[TEXT SECTION — start]

Remember, we’re splitting molecules, so it’s a pretty big deal. The power keeps the ion flow going, driving the split OH- ions across the electrolyzer cell and pushing the hydrogen and oxygen out of it. If the power stops, the ion flow stops and the hydrogen and oxygen that’s hanging out, not going anywhere, can form bubbles. Bubbles are bad because they can block the current flow once the power comes back on and that can cause problems in that the increased power resistance or current density can degrade the catalysts. But even worse than that is that the bubbly mixture of hydrogen and oxygen can get explosive. Electrolyzers have built-in safety systems to prevent such explosions, which means they shut down when such conditions are detected. But production shutdowns are never good news.
Given the risks, stabilizing power delivery from the renewable sources is an absolute must if alkaline electrolyzers are to succeed at green hydrogen production and that’s where precision control comes in to play. Fortunately, there’s a solution for that: put all the renewables on a microgrid and have a precision microgrid controller handle the power flow.
Setting up a hydrogen production facility microgrid
Oil and gas companies are typically the entities who have taken charge of building these kinds of facilities. By their nature, they haven’t had to think too hard on how to power their processes and they haven’t had need for microgrids. But once fossil fuels are taken out of the mix, the formula for creating a stable power supply changes from a singular power source with a backup generator to multiple renewable power sources with a backup battery. And for that configuration, you need a microgrid.
People think of microgrids in terms of backup power for when the main grid goes down, which isn’t wrong, but a microgrid is also just a mini grid that has all its power sources and batteries coordinated to provide a stable, steady source of power. In the case of green hydrogen, the microgrid doesn’t have to be grid-connected since it would source all its power from the renewables. Coordination is key and that’s what the precision microgrid controller is for. The controller’s job in this case is to:
- Ingest weather forecasts to predict generation capacity
- Track and manage renewable generation production in real time
- Manage the battery storage to charge/discharge appropriately to smooth out any renewable intermittency
- Guarantee delivery of a set amount of power to the electrolyzer for stable continuous production
- Manage power at the point-of-interconnection (if grid-connected) for power import/export as appropriate
This is the model that is being implemented in Western Australia for the Yuri Renewable Hydrogen to Ammonia Project.

[TEXT SECTION — finish]

Rewrite the part of the green hydrogen text starting at "Given the risks, stabilizing" and ending at "the power flow.", replacing "microgrid" with "local grid" throughout. The lines that follow are drawn from a separate source.

[SOURCE MATERIAL — start]

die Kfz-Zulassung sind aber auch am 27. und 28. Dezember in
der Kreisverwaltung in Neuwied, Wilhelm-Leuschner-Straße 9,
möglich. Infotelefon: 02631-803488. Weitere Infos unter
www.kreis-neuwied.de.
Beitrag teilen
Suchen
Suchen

[SOURCE MATERIAL — finish]

ANSWER FOR THE TASK |
Given the risks, stabilizing power delivery from the renewable sources is an absolute must if alkaline electrolyzers are to succeed at green hydrogen production and that’s where precision control comes in to play. Fortunately, there’s a solution for that: put all the renewables on a local grid and have a precision local grid controller handle the power flow.